# Task brief:
Reproduce verbatim the lines in the records below, beginning with the line that contains "pose: elev=347.7 azim=253.8" and continuing through the final line of the records.

# Entries drawn from a collection:

-----

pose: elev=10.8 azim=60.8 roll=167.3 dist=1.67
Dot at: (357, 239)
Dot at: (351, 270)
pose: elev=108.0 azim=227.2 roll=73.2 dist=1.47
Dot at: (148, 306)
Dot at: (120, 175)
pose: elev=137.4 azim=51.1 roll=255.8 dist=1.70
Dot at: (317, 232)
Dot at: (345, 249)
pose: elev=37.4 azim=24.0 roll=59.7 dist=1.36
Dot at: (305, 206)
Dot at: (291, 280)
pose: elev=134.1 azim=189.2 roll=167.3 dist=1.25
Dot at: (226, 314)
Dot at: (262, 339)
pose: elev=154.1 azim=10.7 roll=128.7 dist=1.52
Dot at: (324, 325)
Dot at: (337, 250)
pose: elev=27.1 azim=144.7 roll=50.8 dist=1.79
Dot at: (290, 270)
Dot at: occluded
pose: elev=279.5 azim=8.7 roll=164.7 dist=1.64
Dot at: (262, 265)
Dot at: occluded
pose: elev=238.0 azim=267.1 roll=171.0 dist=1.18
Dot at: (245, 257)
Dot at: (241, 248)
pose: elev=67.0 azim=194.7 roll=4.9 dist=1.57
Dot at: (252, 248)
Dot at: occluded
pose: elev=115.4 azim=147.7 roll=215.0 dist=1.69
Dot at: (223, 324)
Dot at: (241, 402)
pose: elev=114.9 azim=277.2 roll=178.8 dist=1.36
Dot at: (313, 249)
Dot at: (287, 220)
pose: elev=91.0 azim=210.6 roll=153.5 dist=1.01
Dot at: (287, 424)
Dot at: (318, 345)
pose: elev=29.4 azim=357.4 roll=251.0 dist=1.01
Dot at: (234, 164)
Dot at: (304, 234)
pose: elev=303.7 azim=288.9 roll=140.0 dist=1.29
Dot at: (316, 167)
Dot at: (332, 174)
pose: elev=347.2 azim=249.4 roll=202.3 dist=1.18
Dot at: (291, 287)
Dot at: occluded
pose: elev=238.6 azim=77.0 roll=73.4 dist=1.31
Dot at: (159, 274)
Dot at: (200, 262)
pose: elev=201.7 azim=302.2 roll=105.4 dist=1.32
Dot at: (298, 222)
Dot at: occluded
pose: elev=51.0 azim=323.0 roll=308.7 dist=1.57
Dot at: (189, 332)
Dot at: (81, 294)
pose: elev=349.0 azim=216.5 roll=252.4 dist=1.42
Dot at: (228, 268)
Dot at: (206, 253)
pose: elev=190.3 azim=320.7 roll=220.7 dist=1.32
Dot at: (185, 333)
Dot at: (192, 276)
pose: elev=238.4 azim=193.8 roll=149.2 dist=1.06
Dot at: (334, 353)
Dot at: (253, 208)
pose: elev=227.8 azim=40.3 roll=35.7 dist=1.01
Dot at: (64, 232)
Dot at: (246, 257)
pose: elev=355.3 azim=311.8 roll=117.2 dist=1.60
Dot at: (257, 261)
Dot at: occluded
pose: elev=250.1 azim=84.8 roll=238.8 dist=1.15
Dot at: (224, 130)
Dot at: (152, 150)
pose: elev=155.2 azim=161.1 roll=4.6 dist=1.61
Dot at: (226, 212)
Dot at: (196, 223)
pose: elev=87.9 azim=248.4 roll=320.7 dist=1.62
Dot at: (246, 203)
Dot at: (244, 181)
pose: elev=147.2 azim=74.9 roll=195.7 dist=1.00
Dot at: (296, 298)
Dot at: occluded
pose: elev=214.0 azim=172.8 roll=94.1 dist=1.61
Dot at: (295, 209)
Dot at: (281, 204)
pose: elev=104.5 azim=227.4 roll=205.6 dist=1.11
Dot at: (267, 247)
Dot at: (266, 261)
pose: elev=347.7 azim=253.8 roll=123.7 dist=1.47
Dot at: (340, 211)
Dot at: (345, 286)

-----

# Written answer:
pose: elev=347.7 azim=253.8 roll=123.7 dist=1.47
Dot at: (340, 211)
Dot at: (345, 286)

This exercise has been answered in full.